**Provided text**
Integrated is hereby granted such power and authority as may be necessary to establish one or more bank accounts for the Company with such bank or banks as are acceptable to the Company, as may be necessary or appropriate from time to time in connection with the transfer agency services to be performed hereunder. The Company shall be deemed to be the customer of such Bank or Banks for purposes of such accounts. To the extent that the performance of such services hereunder shall require Integrated to disburse amounts from such accounts in payment of dividends, redemption proceeds or for other purposes hereunder, the Company shall provide such bank or banks with all instructions and authorizations necessary for Integrated to effect such disbursements.
8. RECORDKEEPING AND OTHER INFORMATION.
Prior to the commencement of Integrated’s responsibilities under this Agreement, if applicable, the Company shall deliver or cause to be delivered over to Integrated (i) an accurate, certified list of shareholders of each Fund, showing each shareholder’s address of record, number of shares owned and whether such shares are represented by outstanding share certificates and (ii) all shareholders records, files, and other materials necessary or appropriate for proper performance of the functions assumed by Integrated under this Agreement including, without limitation, special instructions regarding withholding, dividend options and householding (collectively referred to as the “Materials”). The Company shall, on behalf of each applicable Fund or class, indemnify and hold Integrated harmless from and against any and all losses, damages, costs, charges, counsel fees, payments, expenses and liability arising out of or attributable to any error, omission, inaccuracy or other deficiency of the Materials, or out of the failure of the Company to provide any portion of the Materials or to provide any information in the Company’s possession or control reasonably needed by Integrated to perform the services described in this Agreement.

**Activities**
A - In the transfer agency agreement excerpt, which party is deemed to be the customer of the bank or banks for purposes of the accounts?
B - State whether each statement below agrees with the transfer agency agreement excerpt, answering yes or no and quoting the words of the excerpt that decide it.
(i) Integrated may establish bank accounts for the Company only with banks acceptable to the Company.
(ii) The shareholder list delivered to Integrated must show whether shares are represented by outstanding share certificates.
(iii) Integrated must indemnify the Company against losses arising from deficiencies in the Materials.
C - Go on with the transfer agency agreement excerpt from its final sentence, in the same formal contractual style.

**Information provided**
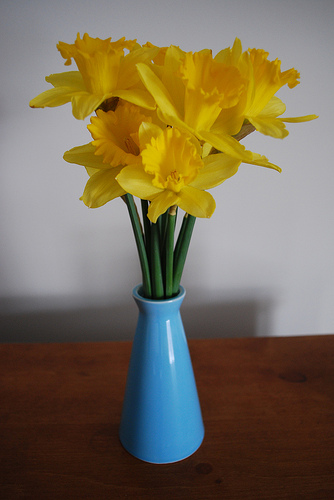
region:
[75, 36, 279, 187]
The flowers are yellow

**Answers below**
A - The Company.

B -
(i) Yes: "with such bank or banks as are acceptable to the Company"
(ii) Yes: "whether such shares are represented by outstanding share certificates"
(iii) No: "The Company shall, on behalf of each applicable Fund or class, indemnify and hold Integrated harmless"

C -
9. ANTI-MONEY LAUNDERING
A. The Company acknowledges that it is a financial institution subject to the law entitled United and Strengthening America by Providing Appropriate Tools Required to Intercept and Obstruct Terrorism (“USA Patriot”) Act of 2001 and the Bank Secrecy Act (collectively, the “AML Acts”) and the applicable regulations adopted thereunder (collectively, the “Applicable AML Laws”).
B. The Company agrees and acknowledges that it maintains full responsibility for ensuring that it is, and shall continue to be, in compliance with the Applicable AML Laws, in light of the Company’s particular business, taking into account factors such as its size, location, activities and risks or vulnerabilities to money laundering. As of December 28, 2004, all shares of the GE Contra Fund, a Fund of the Company, were held in an omnibus account in the name of GE Financial Trust Company, the sole shareholder.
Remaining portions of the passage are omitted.